Required new output:
ID Name Month Year letter_count
23 Dan 06 2019 3
23 Dan 12 2019 1
24 Bob 06 2019 2
You can apply clip
after doing a groupby
to keep the count at 3
:
# Add Year/Month and check if Sent columns
df['DATE'] = df.DATE.astype('datetime64')

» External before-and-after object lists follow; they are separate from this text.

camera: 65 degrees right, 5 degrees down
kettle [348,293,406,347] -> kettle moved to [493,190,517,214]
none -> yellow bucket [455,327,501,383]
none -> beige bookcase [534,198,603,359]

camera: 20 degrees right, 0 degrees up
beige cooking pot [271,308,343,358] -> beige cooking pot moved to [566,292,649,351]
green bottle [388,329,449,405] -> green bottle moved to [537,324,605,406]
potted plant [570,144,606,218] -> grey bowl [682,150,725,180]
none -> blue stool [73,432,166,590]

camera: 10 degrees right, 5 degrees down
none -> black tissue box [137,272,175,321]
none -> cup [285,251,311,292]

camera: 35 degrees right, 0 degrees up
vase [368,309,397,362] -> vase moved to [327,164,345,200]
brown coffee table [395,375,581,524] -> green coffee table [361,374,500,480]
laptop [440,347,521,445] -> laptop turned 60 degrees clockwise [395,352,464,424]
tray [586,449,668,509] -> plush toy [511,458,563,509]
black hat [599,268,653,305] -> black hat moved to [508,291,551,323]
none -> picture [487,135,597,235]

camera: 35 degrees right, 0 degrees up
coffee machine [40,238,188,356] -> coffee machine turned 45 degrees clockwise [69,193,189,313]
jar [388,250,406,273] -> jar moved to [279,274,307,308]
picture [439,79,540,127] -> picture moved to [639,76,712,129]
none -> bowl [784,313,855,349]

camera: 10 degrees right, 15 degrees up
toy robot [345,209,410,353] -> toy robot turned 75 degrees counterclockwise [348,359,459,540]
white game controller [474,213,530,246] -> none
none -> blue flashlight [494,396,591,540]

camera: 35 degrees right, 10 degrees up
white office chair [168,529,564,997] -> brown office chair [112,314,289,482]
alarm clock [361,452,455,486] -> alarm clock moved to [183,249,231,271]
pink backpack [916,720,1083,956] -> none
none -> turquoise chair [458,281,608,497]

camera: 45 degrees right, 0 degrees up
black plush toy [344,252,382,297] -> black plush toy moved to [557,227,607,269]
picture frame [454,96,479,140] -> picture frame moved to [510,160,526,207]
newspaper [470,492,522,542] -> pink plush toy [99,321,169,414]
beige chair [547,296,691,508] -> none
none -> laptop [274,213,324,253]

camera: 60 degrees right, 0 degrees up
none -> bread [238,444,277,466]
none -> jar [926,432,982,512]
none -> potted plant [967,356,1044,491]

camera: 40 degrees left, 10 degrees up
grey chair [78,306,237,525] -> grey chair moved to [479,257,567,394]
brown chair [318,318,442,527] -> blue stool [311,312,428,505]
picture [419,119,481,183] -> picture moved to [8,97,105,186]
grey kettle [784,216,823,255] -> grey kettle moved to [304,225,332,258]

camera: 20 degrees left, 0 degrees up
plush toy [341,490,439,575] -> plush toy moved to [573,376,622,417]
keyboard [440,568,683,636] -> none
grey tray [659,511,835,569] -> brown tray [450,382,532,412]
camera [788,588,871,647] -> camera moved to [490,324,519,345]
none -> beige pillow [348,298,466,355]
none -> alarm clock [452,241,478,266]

df.assign(Year=df.DATE.dt.strftime('%Y'), \
Month=df.DATE.dt.strftime('%m'), \
Sent=df['Status'].eq('Sent'))
# Your data should look like this at this point:
ID ID2 DATE Status Year Month Sent
0 23 10 2019-06-11 Sent 2019 06 True
1 23 20 2019-06-21 Sent 2019 06 True
2 23 30 2019-06-26 Sent 2019 06 True
3 23 40 2019-06-27 Sent 2019 06 True
4 23 50 2019-12-02 Sent 2019 12 True
5 24 55 2019-06-27 Sent 2019 06 True
6 24 65 2019-06-29 Sent 2019 06 True
# Apply the groupby and clip:
new_df = df.groupby(['ID', 'Year', 'Month'])['Sent'].count().clip(upper=3).reset_index()
# Merge back the names:
new_df = new_df.merge(df_name, how='left')
# Which gives you:
ID Year Month Sent Name
0 23 2019 06 3 Dan
1 23 2019 12 1 Dan
2 24 2019 06 2 Bob
I still wonder if this answers the true purpose of this exercise though. At the end of the day, you're just lying to yourself in the summarized frame.